INPUT MATERIAL –

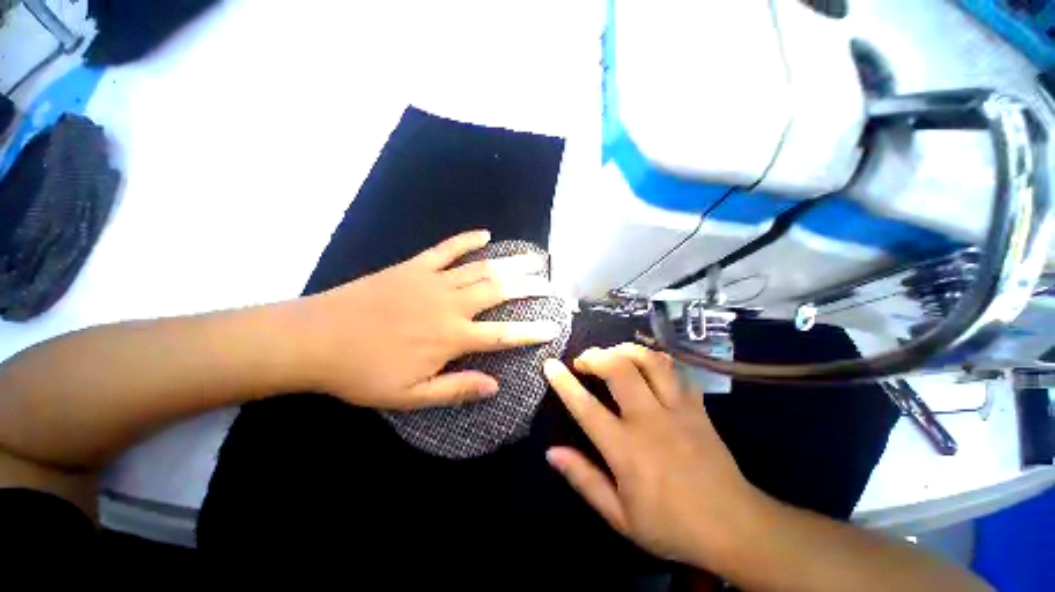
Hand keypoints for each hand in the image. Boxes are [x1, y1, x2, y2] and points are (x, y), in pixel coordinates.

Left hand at [298, 230, 559, 409]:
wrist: (315, 339)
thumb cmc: (363, 373)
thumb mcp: (410, 396)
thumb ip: (456, 390)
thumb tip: (495, 386)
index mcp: (450, 337)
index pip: (502, 334)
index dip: (530, 331)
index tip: (553, 325)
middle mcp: (450, 305)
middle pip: (499, 291)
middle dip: (529, 287)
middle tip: (550, 282)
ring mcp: (433, 281)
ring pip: (481, 268)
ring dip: (510, 262)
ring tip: (533, 258)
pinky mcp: (414, 266)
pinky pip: (447, 249)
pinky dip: (467, 240)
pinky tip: (485, 234)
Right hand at [543, 344, 764, 568]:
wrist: (735, 526)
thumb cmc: (671, 525)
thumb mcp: (620, 516)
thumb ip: (584, 480)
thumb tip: (552, 452)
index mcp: (627, 450)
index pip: (586, 407)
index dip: (564, 383)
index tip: (550, 364)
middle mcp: (649, 421)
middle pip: (619, 370)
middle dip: (596, 356)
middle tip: (584, 360)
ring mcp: (677, 409)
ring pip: (649, 361)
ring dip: (625, 350)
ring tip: (612, 355)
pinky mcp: (697, 406)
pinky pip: (675, 370)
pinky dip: (656, 360)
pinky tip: (646, 363)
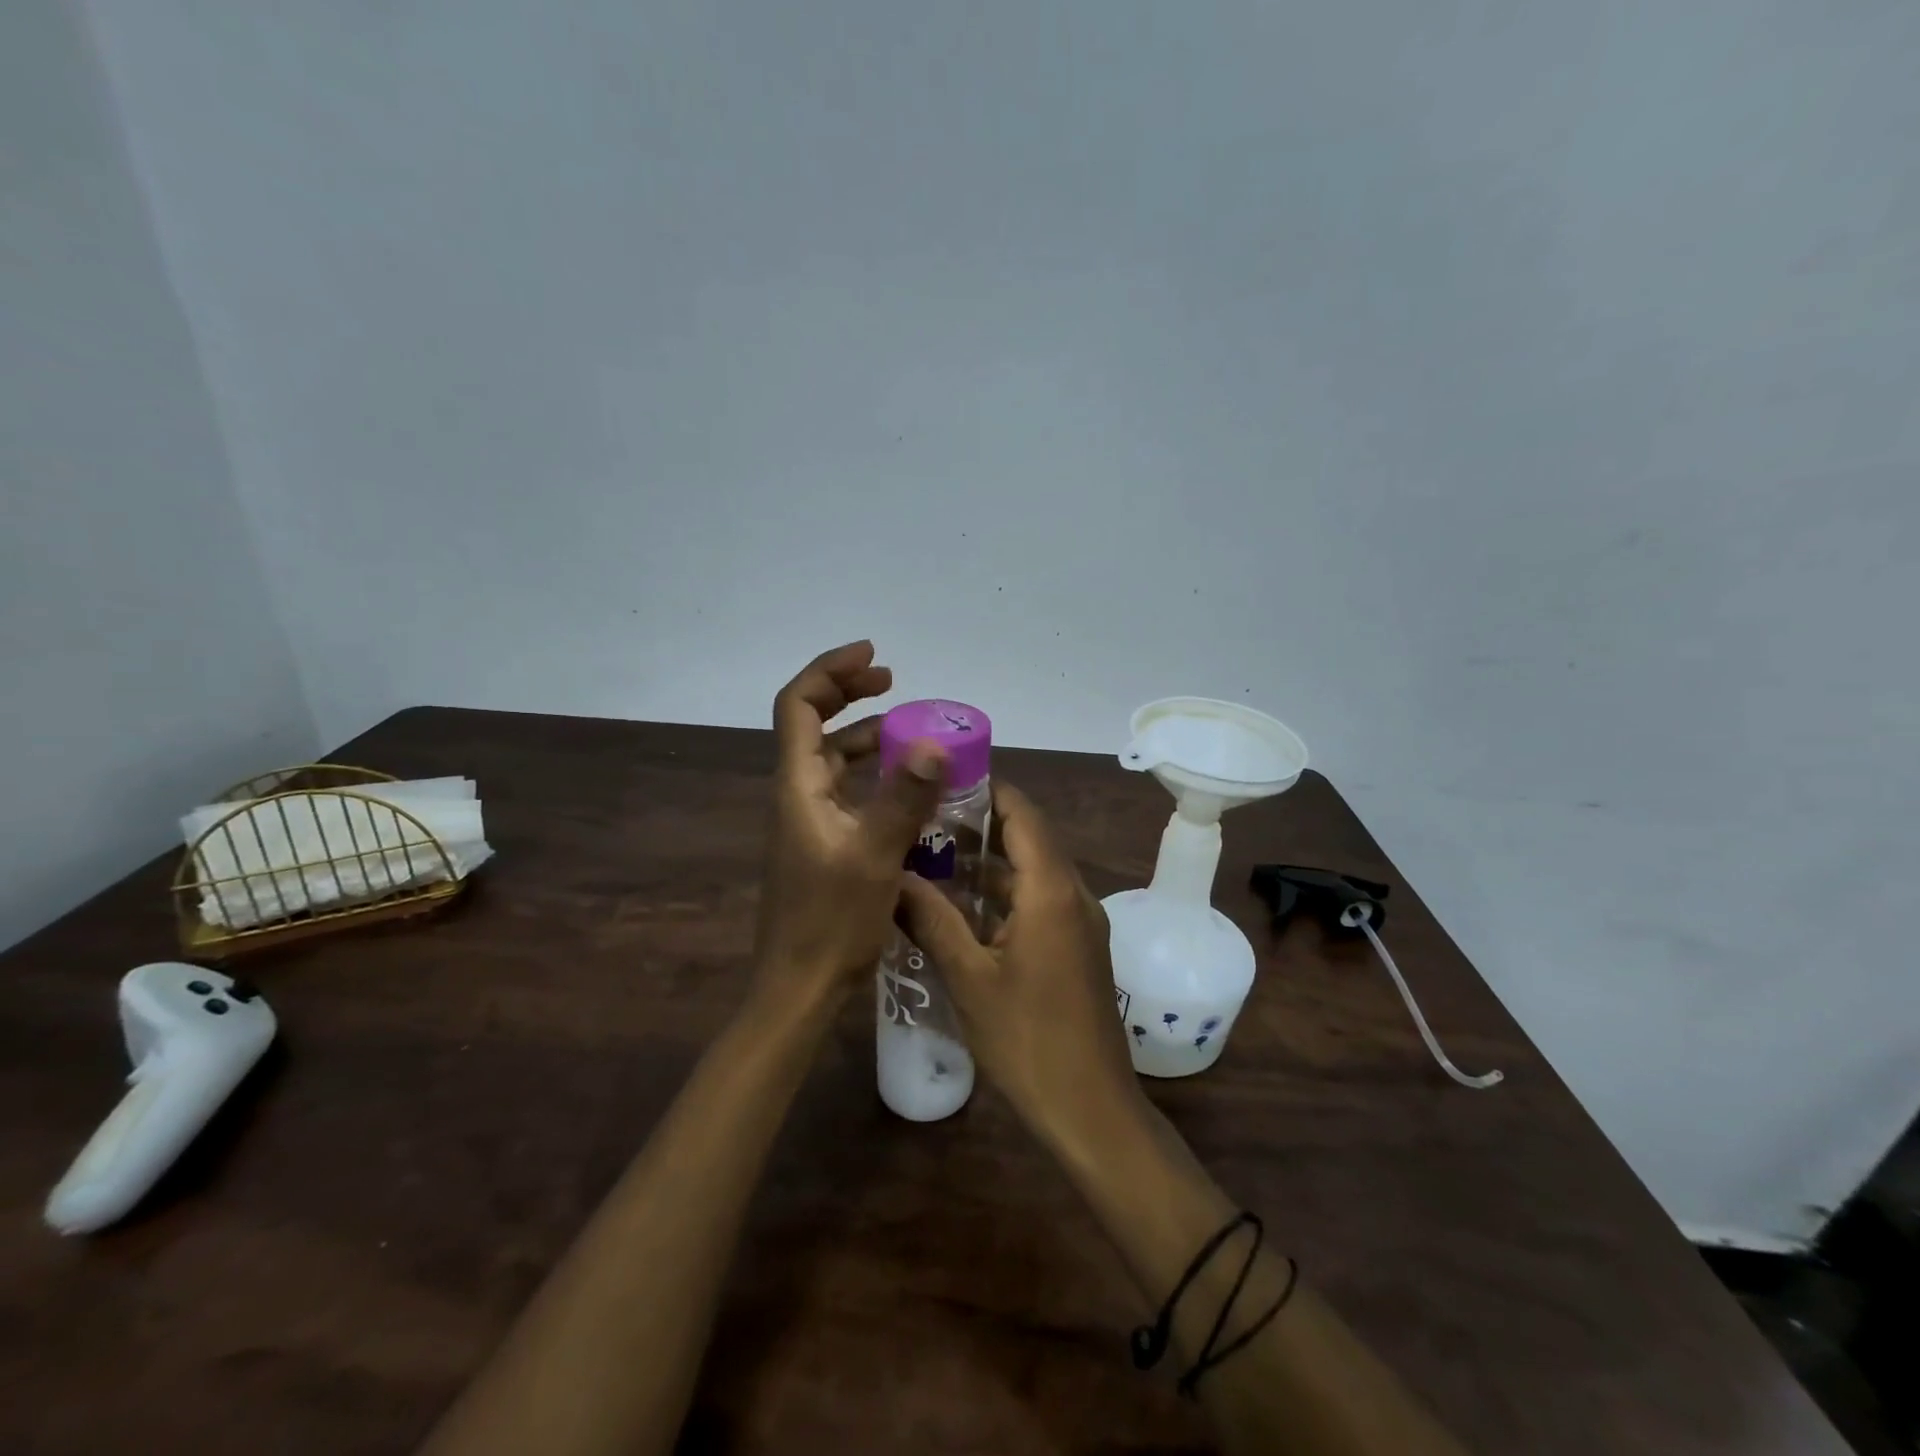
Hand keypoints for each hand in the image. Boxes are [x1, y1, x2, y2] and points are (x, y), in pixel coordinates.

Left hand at [754, 641, 947, 995]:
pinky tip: (905, 783)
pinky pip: (845, 789)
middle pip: (812, 723)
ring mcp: (807, 819)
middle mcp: (796, 793)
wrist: (799, 987)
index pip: (799, 705)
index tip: (874, 657)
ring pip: (831, 758)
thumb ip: (904, 799)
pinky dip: (871, 772)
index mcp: (797, 786)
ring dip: (864, 734)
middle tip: (893, 681)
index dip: (831, 671)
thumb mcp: (874, 857)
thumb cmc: (830, 923)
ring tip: (909, 726)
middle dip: (849, 693)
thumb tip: (935, 743)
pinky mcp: (821, 842)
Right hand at [896, 783, 1144, 1147]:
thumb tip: (893, 876)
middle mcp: (1072, 894)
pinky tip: (962, 907)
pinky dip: (1004, 893)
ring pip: (1032, 871)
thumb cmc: (1028, 1039)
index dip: (986, 790)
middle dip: (979, 825)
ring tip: (933, 857)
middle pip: (1028, 838)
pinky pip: (1040, 900)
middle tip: (925, 820)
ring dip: (989, 862)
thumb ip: (933, 919)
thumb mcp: (969, 978)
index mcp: (1051, 890)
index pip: (1022, 813)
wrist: (1091, 1107)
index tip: (942, 782)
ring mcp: (1080, 921)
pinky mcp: (1078, 946)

WORK INSTRUCTIONS – Please restate the material above line by line, exactly, beginning at its first line and ending with the line that contains "index pip: (586, 407)", without any pictures.

OUTPUT FOR THIS TASK –
Hand keypoints for each hand in the image. Boxes are [x1, y1, x2, y2] and points are (x, y), in pixel coordinates.

Left hand at [298, 230, 559, 409]:
wrist: (315, 339)
thumb cmc: (363, 373)
thumb mcp: (410, 396)
thumb ip: (456, 390)
thumb tip: (495, 386)
index mcp: (450, 337)
index pip: (502, 334)
index dip: (530, 331)
index tip: (553, 325)
middle mcp: (450, 305)
middle pip: (499, 291)
middle dip: (529, 287)
middle tip: (550, 282)
ring mcp: (433, 281)
ring pip: (481, 268)
ring dip: (510, 262)
ring tip: (533, 258)
pinky mcp: (414, 266)
pinky pip: (447, 249)
pinky dip: (467, 240)
pinky tip: (485, 234)
Right hand at [543, 344, 764, 568]:
wrist: (735, 526)
thumb cmc: (671, 525)
thumb mcp: (620, 516)
thumb ip: (584, 480)
thumb tip: (552, 452)
index mcp: (627, 450)
index pip: (586, 407)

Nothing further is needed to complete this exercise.